第60話
「ここみちゃん、字、きれいだね!」とあたし。
「うん、見やすいよ」とひびきくん。
コタくんは「おれ、こないだの国語のノート、見せて欲しい!」と言って、みんなを笑わせた。
「どうしたの? 寝てたの?」
「だって、すーっと眠りの波が押し寄せて来てさ」
「僕、分かるよ。土日、サッカーの練習が大変だった、次の日じゃない?」
「そうそう! なんか眠くなっちゃって!」
ここみちゃんは笑いながら、「あとで国語のノート、貸すね! 先生によく怒られなかったね」と言った。
「なんか、おれ、怒られないんだよねえ」
と言って、コタくんはみんなをまた笑わせた。
「わたし、国語は好きだから、ちゃんと書いてあるよ」とここみちゃん。
「おれは、算数は好きなんだけどなあ。国語はちょっと苦手。漢字が特に。あ! だから、社会も苦手。
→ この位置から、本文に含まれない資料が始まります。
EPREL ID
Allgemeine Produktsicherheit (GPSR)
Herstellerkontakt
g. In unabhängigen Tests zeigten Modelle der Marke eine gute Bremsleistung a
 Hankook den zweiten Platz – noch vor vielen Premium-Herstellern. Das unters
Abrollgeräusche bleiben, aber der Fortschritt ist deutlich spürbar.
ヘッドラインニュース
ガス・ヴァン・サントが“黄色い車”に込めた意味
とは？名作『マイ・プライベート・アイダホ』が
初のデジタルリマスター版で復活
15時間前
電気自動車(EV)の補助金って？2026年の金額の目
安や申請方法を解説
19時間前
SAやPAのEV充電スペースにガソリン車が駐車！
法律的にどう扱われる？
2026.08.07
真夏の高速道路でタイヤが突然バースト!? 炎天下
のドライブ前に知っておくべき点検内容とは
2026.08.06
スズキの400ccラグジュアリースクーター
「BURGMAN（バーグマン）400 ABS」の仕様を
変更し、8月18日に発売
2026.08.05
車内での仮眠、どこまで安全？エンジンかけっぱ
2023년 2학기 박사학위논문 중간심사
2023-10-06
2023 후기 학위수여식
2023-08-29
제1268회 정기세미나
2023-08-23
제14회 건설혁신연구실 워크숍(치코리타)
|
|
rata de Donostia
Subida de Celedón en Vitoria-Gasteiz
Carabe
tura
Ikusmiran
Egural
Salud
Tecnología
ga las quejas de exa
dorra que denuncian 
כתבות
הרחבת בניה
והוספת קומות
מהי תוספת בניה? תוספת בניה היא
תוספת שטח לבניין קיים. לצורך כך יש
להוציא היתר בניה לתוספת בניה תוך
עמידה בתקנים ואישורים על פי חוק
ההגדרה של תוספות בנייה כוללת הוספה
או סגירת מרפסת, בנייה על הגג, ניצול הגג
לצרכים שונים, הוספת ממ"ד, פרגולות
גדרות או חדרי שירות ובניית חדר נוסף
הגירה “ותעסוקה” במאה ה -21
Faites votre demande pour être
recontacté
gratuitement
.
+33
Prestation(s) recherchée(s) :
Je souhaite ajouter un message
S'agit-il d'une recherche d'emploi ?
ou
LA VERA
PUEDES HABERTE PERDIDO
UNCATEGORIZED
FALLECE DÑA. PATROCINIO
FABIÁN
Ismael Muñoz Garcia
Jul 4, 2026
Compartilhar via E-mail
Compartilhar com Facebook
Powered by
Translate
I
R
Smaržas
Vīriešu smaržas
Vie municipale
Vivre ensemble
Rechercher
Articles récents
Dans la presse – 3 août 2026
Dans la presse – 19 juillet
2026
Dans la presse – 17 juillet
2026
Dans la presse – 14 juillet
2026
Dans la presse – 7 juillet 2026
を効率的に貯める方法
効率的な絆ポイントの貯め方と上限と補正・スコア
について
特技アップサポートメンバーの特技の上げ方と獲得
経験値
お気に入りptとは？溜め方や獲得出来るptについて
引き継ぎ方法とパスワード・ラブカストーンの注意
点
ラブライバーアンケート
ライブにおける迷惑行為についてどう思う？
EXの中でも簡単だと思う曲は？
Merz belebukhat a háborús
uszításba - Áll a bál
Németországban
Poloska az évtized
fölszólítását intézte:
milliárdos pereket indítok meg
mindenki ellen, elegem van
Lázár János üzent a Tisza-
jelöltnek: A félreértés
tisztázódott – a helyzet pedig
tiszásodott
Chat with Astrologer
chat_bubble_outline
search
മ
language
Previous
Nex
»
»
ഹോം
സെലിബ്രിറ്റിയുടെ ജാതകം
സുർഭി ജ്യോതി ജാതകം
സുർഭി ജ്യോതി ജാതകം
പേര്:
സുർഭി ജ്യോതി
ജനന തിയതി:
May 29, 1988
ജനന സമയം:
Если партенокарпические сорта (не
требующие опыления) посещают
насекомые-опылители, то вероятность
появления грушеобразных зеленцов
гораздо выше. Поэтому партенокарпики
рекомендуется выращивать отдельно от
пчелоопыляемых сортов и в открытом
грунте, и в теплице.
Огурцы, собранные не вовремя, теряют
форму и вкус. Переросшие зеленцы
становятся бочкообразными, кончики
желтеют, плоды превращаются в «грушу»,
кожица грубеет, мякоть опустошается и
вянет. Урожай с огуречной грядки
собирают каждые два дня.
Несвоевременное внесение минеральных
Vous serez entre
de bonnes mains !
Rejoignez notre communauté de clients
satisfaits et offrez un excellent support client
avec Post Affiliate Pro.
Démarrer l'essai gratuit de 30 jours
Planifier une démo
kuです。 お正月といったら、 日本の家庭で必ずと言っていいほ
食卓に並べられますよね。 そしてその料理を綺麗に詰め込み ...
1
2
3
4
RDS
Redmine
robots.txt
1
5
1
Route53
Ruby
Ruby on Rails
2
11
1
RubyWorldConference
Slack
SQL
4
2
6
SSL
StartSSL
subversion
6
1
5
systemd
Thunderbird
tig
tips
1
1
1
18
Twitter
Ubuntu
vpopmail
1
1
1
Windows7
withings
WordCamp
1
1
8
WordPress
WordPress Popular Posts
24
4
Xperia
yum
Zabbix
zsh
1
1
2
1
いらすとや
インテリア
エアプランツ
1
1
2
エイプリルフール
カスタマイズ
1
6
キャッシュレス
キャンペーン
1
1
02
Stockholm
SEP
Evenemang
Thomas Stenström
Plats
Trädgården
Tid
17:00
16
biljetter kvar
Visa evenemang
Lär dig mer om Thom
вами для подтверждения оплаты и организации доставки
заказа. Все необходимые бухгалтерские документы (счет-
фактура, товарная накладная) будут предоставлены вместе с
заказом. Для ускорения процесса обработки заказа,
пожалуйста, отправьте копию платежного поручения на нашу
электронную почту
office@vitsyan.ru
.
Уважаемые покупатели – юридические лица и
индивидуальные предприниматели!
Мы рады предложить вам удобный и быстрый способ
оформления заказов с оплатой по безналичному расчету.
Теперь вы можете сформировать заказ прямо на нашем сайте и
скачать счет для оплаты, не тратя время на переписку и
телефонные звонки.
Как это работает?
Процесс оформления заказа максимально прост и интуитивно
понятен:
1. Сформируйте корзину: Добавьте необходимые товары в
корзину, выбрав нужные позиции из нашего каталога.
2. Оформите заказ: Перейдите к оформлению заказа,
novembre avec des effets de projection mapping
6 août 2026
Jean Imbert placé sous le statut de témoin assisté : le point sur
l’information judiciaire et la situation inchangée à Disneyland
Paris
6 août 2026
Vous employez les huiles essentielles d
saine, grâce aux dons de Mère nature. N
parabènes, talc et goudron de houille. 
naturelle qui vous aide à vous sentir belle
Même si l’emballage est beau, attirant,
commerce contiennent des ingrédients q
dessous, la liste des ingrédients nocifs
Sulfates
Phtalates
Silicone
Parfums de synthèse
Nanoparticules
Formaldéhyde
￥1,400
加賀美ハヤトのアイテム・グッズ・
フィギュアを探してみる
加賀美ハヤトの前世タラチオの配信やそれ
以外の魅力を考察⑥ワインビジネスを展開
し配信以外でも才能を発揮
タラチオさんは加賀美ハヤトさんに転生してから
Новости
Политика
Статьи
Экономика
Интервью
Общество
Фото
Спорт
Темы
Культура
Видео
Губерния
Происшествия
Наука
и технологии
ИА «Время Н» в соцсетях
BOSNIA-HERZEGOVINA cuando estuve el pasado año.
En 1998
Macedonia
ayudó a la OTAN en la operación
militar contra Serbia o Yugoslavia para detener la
漢字が多いから!」
コタくんの言葉に、みんな、また笑った。
「でさ、社会科見学は楽しみなんだけど、そのあとに書かなきゃいけない『社会科見学に行って』みたいなのが嫌なんだよー」
コタくんは大げさにため息をついた。
「あ、じゃあさ、それもみんなでやろうよ!」と、あたしは言った。
「いいの?」とコタくんが言って、ここみちゃんとひびきくんは「やろうやろう!」と言った。
「場所はどこがいいな?」
「井戸工房でいいんじゃない?」
「いつもしずくちゃんちでだいじょうぶ?」
「うん!」
「じゃあ、またよろしくね!」
そんな話をしていたら、先生が「あと十分くらいで行程表を提出してください!」と言った。
「まずい! あたしたち、おしゃべりしてばかりで、全然書いていないよね?」
「でも、しずくちゃん、わたし、メモしているし、だいたい決まっているよ」
「あとは、交通機関をどうするかだな」
「学校集合で、あとは自分たちで決めていいんだよね」
「あ、あたし、バスより電車がいい! バス、気持ち悪くなるかも」
「じゃあ、電車にしよう」
「バスは渋滞にはまると時間が読めないから、その意味でも電車の方がいいよね」
そんなふうにいろいろ話し合った。
そして、渡された資料を見て、時刻表から電車の時間を決めて、それから「おおよその移動時間」を参考にして、行程表を仕上げた。
「見学時間は多めがいいな」と言ってみたら、「しずくだからな」とコタくんが言って、見学時間多めの行程表になった。
提出した後、先生が「ありえない行程のグループがいるので直すように!」と言って、いくつかのグループを呼んで行程表を返した。
そして、あたしたちのグループが作った行程表を黒板に磁石で貼り、「これくらいのゆとりをもって見学してください。特に返した人たちの行程は、見学時間が全くありません! 通り過ぎるだけはだめです。ちゃんとそこでいろいろなことを感じて、そしてだいじなことをメモしてきてください」と言った。
みんな「通り過ぎるだけではだめです」のところで、大笑いした。
「ねえねえ、しずくちゃんが見学時間は多めがいいって言ってくれたから、わたしたちのグループの行程表、見本になったよ!」
と、ここみちゃんが言って、コタくんもひびきくんも「ありがと!」と言った。
よかった!
そのとき、ポケットがごそごそして、小さくなったくろが少しだけ顔を出して「ねね、社会科見学は、ボクも行っていいよね!」と言った。
「えっ」と思ったけど、ひびきくんが「また親戚のふりをすればいいんじゃない?」と言って、ここみちゃんも「うん、猫より人型で、『偶然いっしょになった』という感じの方がいいと思う」と言った。
「グループ行動だしさ、みんなそれぞれで動いているから、きっとだいじょうぶだよ」
ひびきくんが言って、くろは「やったー! ボクも楽しみ、社会科見学っ」と言って、またポケットにもぐった。
コタくんだけがちょっとぶすっとしていたけど、前みたいに「来るんじゃねえ!」みたいなことは言わなかった。